Your velocity was down a little last year – have you seen it come back with rest and how do you feel now?
Ernesto Frieri: I feel pretty well now. I'm working hard so I feel my arm is stronger. Last year, my velocity was a little down, but this year I come in a more strong like I said. I'm working hard and I've been doing my job.
Did you feel you put too much pressure on yourself last year?
Ernesto Frieri: Yeah, I think that was a big problem for me last year. But this year I feel a lot more relaxed. I try to be fine on the field. I try to do everything that I can do.
You got behind in some counts last year – how important is that first pitch strike to your success?
Ernesto Frieri: That first pitch strike is the best pitch in baseball, because if you start working ahead in the count you can work with the hitter. You can throw a breaking ball; you can pitch inside and outside.
You have a good changeup – do you feel like you have used it enough?
Ernesto Frieri: Last year I didn't use it enough, but this year I want to try. That's a good pitch. It makes (the hitter) off balance. You throw a fastball in the upper 90's, then you come with a changeup, that's good.
You mentioned having to work hard last year – did your off-season preparation change?
Ernesto Frieri: In the off-season I played in my country, winter ball. I was working hard. I worked on my mechanics and my delivery. Now I come more ready. My strike zone is better. My command with my fastball is better. I bring a good slider, too. So I think that this will be my year.
Right-handers seemed to get good looks off you while you were extremely successful against lefties – how do you approach them differently.
Ernesto Frieri: I think that, for the minor league, you just need to throw strikes, you need to be an intelligent player. You need to know what's important for you. You have to learn something every day. It doesn't matter if you are a lefty or a righty, you just need to do your job.
Huff went 4-1 with one save and a 3.15 ERA for the Arizona Rookie League Padres. In 34.1 innings, the left-hander struck out 38 and walked just seven – a centerpiece of the bullpen for the Championship squad. He received a late season call up to the Eugene Emeralds.
Talk about your pitches and the speed you throw each at.
Matt Huff: Yeah. I'm not an overpowering guy with the fastball – upper 80s, sometimes I'll touch low 90s. I'm trying to throw four pitches for strikes. I've got a fastball, changeup, curveball, and slider. And out of the slider and curveball, I'd say the curveball's the best. It's a 12-6 on the clock. I'm real comfortable throwing it for strikes and throwing it where I want.
Is the curveball the go-to pitch to get outs?
Matt Huff: Yeah, it certainly is.
You were a leader on the AZL Championship squad last year – talk about helping mentor the younger guys and did you feel like you needed to be pushed more because of your age?
Matt Huff: Obviously when you come out of college, four years, you've got that experience. I felt like rookie ball – I know I learned a little bit from the youngsters and I'm sure they learned a little but from us. We gelled really well. Obviously, coming out of college, I played four more years of baseball than then they have, the guys coming out of high school. I think my job is coming out and throwing strikes, and being able to get us out of some jams and help those guys out was pretty key.
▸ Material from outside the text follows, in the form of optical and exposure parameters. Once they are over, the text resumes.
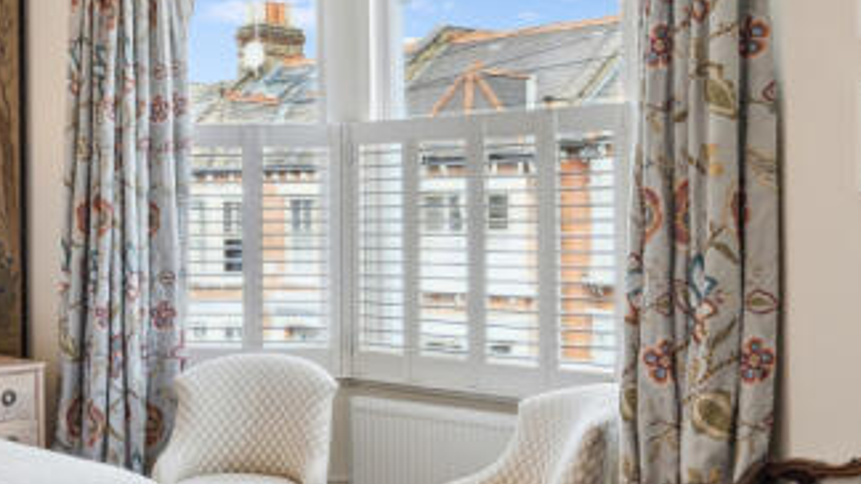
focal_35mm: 53
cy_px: 201
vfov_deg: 22.6
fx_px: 1210
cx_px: 136
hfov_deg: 37.3
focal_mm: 16
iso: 400
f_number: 11
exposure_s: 1/20
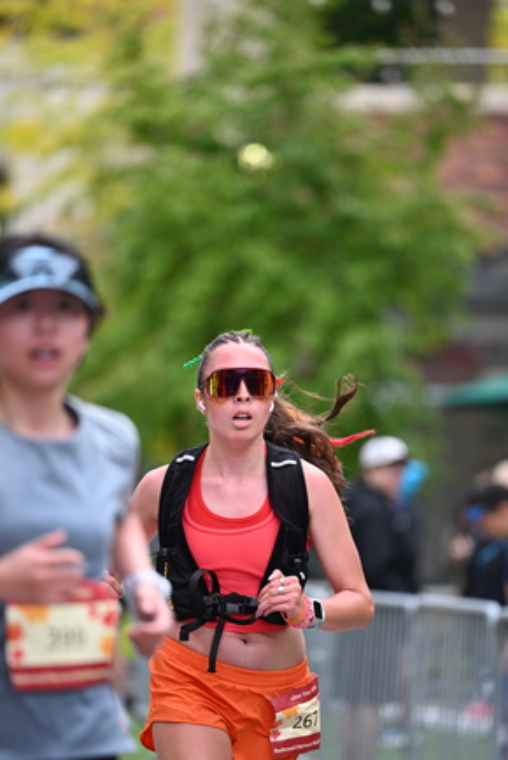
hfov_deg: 5.6
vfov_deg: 8.3
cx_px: 267
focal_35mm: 247
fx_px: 5219
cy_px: 415
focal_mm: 195
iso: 640
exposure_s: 1/2000
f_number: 2.8
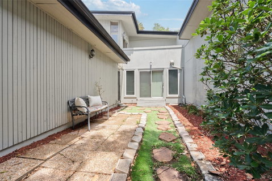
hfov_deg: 96.7
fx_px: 121
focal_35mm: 16
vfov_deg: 73.8
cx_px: 136
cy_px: 90
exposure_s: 1/30
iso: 125
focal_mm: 16
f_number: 9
You were a starter in college, what is the difference coming in relief?
Matt Huff: It really is a whole other ballgame. Coming out of the pen, you've got to be ready to come in throw strikes right away. Whereas if you're starter, you have a little bit more room for error early on in the ballgame. My key at Regis was just throwing four pitches for strikes – you know, working a whole game that way. Then you come here in the bullpen, and the hardest part is getting four pitches ready to go out in five minutes. You don't have as much time to warm up, and the heat out there was getting to you. It was a combination of things, but at the same time it was a great learning experience, and I'm glad I got to experience it.
Do you approach lefties and righties the same or is there a particular pitch you use against one and not the other?
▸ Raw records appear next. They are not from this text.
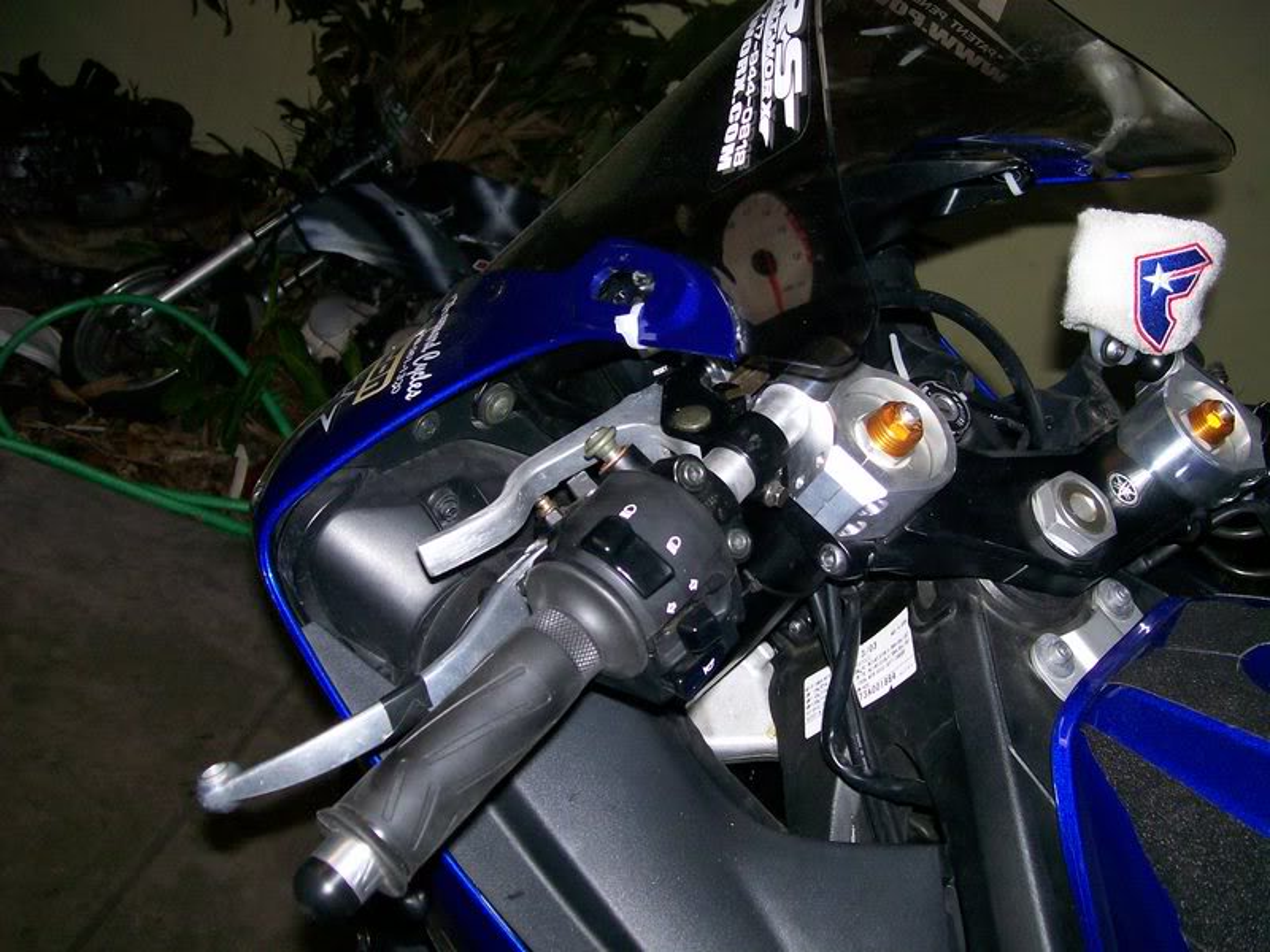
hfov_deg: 51.4
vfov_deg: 39.7
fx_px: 1321
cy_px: 476
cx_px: 635
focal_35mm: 36
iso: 140
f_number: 2.7
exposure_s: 1/64
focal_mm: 6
Matt Huff: With the lefties, I try to use more of the changeup than the curveball or the slider, just because it's something that's moving away from them, down and away. I hopefully get a ground ball out of that. Versus the right-hander, the changeup is something I'm going to show quite often, but I'd rather go to the slider or the curveball. Working in to lefties I find easy: in with the fastball, away with the changeup. Sometimes I'll break them off with a curveball every now and then. But the changeup, having them roll over that is pretty key to having success against the lefties. Righties, I just throw the whole kitchen sink at them – whatever I've got.